Alexander Quartet, Bartok & Kodaly, Complete String Quartets

There is no doubt in my mind; the Alexander String Quartet is a crack outfit. Their Bartok & Kodaly, The Complete String Quartets, a 3-CD set (Foghorn Classics 2009), makes that clear.

Now of course Bartok's quartets are just about universally considered among the very best, the most involved string quartets in the literature. Along with Beethoven's late quartets and the quartets of Elliot Carter they give us a rare realm of pure music at a level that is rarely reached by anybody. Yet when Bartok first came to America his music wasn't all that well-known. Zoltan Kodaly, fellow Hungarian and associate, was perhaps even lesser known here. All that has changed of course. Kodaly's two quartets may not quite have the sublimity of Bartok's, but they are by no means out of place alongside Bela's masterpieces.

So it is nice to have them all on one three-disk set. More than nice, though, because they are excellent performances. I must say I am not very familiar with the Kodaly works (until now) but the Bartok quartets I have listened to all my adult life. I had various versions beginning in music school, but I ended up with the complete opus on LP as played by the Julliard Quartet. The works are complicated enough that it takes many listens to fully absorb the intricacies. The Julliard group did a fine job with them, but sometimes they seemed almost too brio, possessed.

The Alexander Quartet sustains a fine balance between brio and intelligibility, and perhaps also in part because I listened intently again after a few years in between, but after hearing the Alexander versions a number of times I feel that the prosaic-poetic fluidity that may have evaded my musical ear has come together at last. These are not simple works.

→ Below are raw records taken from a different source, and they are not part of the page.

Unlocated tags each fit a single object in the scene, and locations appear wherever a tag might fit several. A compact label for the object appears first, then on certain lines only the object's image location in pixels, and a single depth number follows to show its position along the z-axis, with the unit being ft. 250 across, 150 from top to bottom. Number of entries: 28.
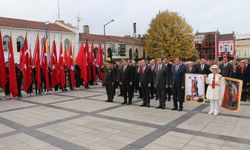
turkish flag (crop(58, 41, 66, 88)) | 40.67
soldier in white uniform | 21.60
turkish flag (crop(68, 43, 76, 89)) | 42.66
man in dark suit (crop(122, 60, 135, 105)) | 29.04
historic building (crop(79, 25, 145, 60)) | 118.64
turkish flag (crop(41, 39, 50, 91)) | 38.63
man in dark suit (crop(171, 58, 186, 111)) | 24.11
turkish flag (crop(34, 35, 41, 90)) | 37.21
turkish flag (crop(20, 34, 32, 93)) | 35.95
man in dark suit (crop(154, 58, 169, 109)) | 25.34
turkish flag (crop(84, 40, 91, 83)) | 43.05
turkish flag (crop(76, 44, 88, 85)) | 41.49
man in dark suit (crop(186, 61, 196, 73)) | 29.64
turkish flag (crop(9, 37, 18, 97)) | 33.90
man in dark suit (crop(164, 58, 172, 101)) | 25.30
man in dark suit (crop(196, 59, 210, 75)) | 32.09
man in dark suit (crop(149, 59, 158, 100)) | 27.03
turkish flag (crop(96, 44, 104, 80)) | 46.49
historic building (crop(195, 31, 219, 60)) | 187.77
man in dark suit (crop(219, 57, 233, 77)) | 30.50
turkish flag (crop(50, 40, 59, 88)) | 39.98
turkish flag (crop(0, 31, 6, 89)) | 32.62
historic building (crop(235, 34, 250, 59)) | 176.25
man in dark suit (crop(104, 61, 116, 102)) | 30.28
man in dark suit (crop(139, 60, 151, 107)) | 26.94
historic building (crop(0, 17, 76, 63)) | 87.97
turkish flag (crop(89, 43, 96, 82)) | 43.97
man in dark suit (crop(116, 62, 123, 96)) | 31.88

By now well into the new Millennium, both performers and listeners have grown up with the music and can make better sense of it than when the corpus was still so new. So my ears may be growing as are those who tackle the set for themselves, but also I think it's clear that the Alexander Quartet really understand the works and phrase them all in terms of the inner musical logic, in part because by now the modern idiom is no longer only semi-comprehensible when operating at such a high level, but also that the Alexander Quartet have really gotten inside the works and by now for them they seem like an extension of self, second nature.

At any rate that's how good these performances are. The Alexander Quartet make the Bartok cycle seem inevitable, natural. That is saying something. They have great spirit in the performance of all these works. But the Bartok especially is as good as it gets. I don't imagine I need say any more. These are outstanding versions, centerpieces of any modern quartet collection.